Dale Hunter steps down as Capitals coach
The Washington Capitals said Monday that Dale Hunter will not return as coach, two days after the club was eliminated from the Stanley Cup Playoffs in Game 7 of the eastern Conference Semifinals.
Hunter informed general manager George McPhee of his decision Monday morning, just hours before the team met for the final time this season. According to McPhee, Hunter wanted to spend more time with his family and return to London, Ont., to help run the family business, the London Knights.
"I've been home for awhile there [in London]," Hunter said. "Everybody is a part of the team there, the farm is there, so we're all a part of it there and something you've just got to go home."
The Knights, incidentally, are in the Memorial Cup, which begins Friday in Shawinigan, Que. But Hunter says he will not step back behind the bench, allowing his brother, Mark, to finish the job he inherited when Dale left for the Caps.
"I'm a fan this week," Hunter said.
Hunter left his post as Knights coach to replace Bruce Boudreau in November. The 51-year-old Hunter, who starred with the Caps for a dozen years as a player, did not ask for a multi-year contract when he took over the job in D.C.
Hunter went 30-23-7 during the regular season, with the Capitals splitting a pair of seven-game series in the playoffs. Washington was eliminated on Saturday against the New York Rangers. Washington reshaped its identity during those 14 games, changing from a run-and-gun club to one that concentrated more on defense.
As a result, Washington was much more competitive against Boston and the Rangers, both much higher-seeded teams, but had trouble scoring. Every one of Washington's postseason games this spring was decided by a goal, including the 2-1 loss Saturday that ended the season.
"I came in with a different philosophy but the work ethic and the commitment and for the players to go on the ice and do what they did, for down the stretch to make the playoffs," Hunter said. "We had two rounds of the playoffs, but down the stretch [of the regular season] it was like the playoffs for a month and a half where we were desperate. But the guys were committed to making the playoffs and then they committed to do well in the playoffs. We took a very good team to Game 7 and anything could have happened."
Hunter leaves believing the Caps are a better team for the short time he spent behind the bench.

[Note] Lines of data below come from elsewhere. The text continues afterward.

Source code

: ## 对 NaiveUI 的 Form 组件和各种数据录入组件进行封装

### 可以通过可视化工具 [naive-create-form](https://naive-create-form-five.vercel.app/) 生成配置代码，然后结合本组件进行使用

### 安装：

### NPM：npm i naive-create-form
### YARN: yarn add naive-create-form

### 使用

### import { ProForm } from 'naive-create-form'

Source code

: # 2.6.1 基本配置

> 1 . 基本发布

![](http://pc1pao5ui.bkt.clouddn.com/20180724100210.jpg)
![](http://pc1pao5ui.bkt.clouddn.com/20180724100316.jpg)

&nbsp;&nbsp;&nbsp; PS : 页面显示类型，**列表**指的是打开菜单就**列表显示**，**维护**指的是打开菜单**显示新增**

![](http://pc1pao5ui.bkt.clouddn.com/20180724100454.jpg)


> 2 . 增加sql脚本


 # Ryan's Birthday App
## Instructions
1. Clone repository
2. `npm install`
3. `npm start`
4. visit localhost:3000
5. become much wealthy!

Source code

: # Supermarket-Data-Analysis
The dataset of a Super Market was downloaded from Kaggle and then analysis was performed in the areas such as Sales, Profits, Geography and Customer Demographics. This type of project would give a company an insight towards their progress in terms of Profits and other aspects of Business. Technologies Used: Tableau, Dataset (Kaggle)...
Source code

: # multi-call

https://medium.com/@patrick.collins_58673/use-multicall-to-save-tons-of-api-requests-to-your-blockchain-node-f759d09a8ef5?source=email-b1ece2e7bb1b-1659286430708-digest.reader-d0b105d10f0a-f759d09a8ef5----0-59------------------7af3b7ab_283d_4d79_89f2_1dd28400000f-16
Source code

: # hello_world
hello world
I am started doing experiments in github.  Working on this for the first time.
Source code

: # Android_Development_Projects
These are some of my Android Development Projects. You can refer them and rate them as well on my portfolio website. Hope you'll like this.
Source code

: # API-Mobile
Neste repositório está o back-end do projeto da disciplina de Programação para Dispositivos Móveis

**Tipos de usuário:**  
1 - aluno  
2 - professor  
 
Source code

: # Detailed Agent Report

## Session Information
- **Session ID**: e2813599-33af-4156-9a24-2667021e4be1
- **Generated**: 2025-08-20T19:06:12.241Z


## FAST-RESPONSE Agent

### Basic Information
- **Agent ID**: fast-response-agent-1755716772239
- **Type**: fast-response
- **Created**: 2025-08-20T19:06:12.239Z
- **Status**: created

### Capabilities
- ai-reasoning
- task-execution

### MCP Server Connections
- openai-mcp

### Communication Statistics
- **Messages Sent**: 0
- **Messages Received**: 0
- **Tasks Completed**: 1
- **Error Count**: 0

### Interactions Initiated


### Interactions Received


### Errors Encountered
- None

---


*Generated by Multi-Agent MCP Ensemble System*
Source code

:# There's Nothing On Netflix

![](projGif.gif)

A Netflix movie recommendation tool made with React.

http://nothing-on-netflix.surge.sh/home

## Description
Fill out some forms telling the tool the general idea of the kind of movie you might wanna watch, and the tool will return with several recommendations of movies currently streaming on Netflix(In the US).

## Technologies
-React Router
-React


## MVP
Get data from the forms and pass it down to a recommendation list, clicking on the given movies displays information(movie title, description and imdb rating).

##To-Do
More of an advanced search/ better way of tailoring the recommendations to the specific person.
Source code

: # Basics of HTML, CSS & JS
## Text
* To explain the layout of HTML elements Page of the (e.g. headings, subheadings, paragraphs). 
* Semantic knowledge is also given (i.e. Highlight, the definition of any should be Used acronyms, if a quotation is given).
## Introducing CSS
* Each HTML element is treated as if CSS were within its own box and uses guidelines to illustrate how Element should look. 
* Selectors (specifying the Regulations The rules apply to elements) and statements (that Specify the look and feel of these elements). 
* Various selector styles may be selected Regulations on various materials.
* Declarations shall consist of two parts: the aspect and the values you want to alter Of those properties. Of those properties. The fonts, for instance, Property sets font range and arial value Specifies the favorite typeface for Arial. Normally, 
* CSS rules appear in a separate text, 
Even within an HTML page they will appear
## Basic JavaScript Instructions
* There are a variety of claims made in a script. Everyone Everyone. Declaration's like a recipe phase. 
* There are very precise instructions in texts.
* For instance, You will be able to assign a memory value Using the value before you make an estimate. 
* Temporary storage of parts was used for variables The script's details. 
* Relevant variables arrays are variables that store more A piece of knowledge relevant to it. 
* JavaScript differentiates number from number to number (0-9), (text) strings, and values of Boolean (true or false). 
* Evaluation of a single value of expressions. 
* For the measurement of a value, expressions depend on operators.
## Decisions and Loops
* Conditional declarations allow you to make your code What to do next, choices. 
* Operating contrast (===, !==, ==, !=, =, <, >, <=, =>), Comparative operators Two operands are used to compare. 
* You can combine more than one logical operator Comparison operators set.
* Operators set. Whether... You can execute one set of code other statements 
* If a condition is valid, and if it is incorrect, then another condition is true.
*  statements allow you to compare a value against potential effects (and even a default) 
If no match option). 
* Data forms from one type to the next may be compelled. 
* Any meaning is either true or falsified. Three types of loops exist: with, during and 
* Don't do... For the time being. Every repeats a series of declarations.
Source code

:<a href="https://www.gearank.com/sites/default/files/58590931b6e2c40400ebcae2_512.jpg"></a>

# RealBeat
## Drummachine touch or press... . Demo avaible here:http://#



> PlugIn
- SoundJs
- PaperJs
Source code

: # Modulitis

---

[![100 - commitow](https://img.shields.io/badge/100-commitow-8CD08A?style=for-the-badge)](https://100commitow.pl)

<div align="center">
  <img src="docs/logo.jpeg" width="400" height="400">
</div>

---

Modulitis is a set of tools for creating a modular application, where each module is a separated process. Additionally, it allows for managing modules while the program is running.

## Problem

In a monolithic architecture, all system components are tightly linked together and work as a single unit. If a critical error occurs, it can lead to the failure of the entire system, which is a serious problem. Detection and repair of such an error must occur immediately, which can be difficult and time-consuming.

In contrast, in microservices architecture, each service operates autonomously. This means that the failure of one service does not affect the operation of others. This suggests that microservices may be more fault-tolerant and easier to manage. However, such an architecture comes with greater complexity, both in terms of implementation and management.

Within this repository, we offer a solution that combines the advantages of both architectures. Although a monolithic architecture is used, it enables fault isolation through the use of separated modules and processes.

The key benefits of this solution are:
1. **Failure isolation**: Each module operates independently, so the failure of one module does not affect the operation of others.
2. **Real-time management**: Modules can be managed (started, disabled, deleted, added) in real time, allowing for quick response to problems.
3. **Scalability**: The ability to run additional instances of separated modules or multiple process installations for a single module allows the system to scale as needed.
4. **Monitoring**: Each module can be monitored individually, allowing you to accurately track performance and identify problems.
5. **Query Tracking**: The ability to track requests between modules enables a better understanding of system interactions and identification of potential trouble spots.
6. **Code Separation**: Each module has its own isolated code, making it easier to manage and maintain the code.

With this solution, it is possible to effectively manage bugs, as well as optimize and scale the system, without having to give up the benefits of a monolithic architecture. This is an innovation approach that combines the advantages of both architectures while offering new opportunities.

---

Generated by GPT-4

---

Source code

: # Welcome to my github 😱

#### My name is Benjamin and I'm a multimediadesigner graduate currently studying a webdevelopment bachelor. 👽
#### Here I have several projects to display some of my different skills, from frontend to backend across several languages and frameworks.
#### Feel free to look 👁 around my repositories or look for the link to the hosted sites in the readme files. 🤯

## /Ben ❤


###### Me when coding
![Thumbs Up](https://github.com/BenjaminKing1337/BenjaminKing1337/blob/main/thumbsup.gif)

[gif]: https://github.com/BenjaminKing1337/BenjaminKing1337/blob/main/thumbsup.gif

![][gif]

"I think they all bought in because we had to battle," Hunter said. "It wasn't just the playoffs, we battled before and it takes a lot -- guys playing hurt and bruised up -- and it hurts. But again, I'm proud of them and it's sacrifice and this is how you win championships -- with players like that."
McPhee also said Monday that forward Jay Beagle, who played a huge role this postseason, suffered a broken foot in Game 5 against the Rangers and will require surgery. He did not play the final two games of the series.